Director Frank Borzage worked his magic when September 1931 "Bad Girl" was released. The movie was based on one of those "banned in Boston" books, Vina Demar's 1928 novel of the same name about a woman who gets pregnant in a one-night stand, goes through pregnancy and childbirth. It's a bleak story of a woman's struggle to decide to keep the baby. Even before a film studio expressed any intention in adapting the novel and the subsequent play into a movie, the Hays Censor Office was proactive in issuing a statement that it would be closely vetting this particular project because, in the office's words, it's "cheap and shoddy writing about cheap and shoddy people."

No studio touched the subject until Fox Film, in a treatment written by scriptwriter Edwin Burke, recast the entire story's focus to a marriage where a couple fail to communicate with one another. With the exception of some minor changes, the censors gave its stamp of approval. Borzage initially refused to direct the movie, but the studio pressured him, allowing him to mold the script his own way. He finally agreed to direct "Bad Girl," and the final result proved to be highly popular with the public.

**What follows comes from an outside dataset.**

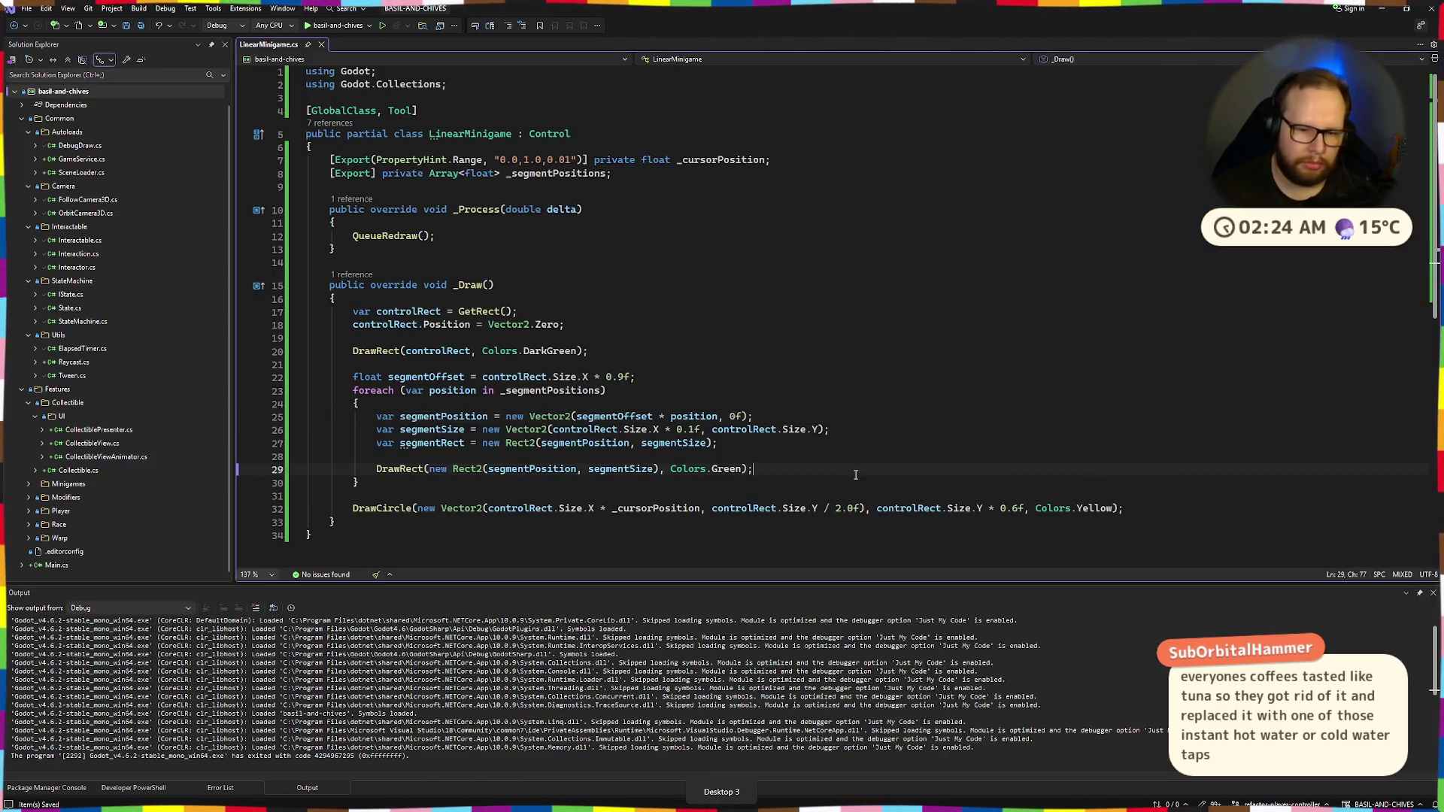
{"action": "double_click", "coordinate": [1088, 509]}
{"action": "type", "text": "Whit"}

As one modern reviewer wrote, "Thanks to Frank Borzage's sympathetic direction and Edwin J. Burke's snappy dialogue, Bad Girl rises to a level that a similar movie could never achieve." The selection of Sally Eilers as Dorothy Collins and James Dunn as Eddie Collins were inspiring choices, even though Borzage's selection of Spencer Tracy as the lead was rejected by the studio. Eilers, a Buster Keaton regular, played the role of an attractive woman weary of men constantly trying to pick her up. Dunn, a former stock theater actor before he secured the lead in the 1929 Broadway musical 'Sweet Adeline,' was immediately signed by Hollywood scouts. "Bad Girl" marked his film debut, launching his acting career well into the mid-1960s.

The plot no one wanted, the script no one wanted to direct, the second-tier actors who were willing to stake their careers in the film, all turned out to be winners at the end. The Academy, in its 5th Annual Awards," nominated "Bad Girl" as Best Picture. Frank Borzage won the Academy Awards Best Director, his second-his first was 1927's "7th Heaven" Writer Edwin Burke won for the Best Adapted Screenplay. The film was so financially successful, a sequel, 1935's "Bad Boy" was produced. In 1940, Robert Sterling starred in "Manhattan Heartbeat," a reworking of "Bad Girl."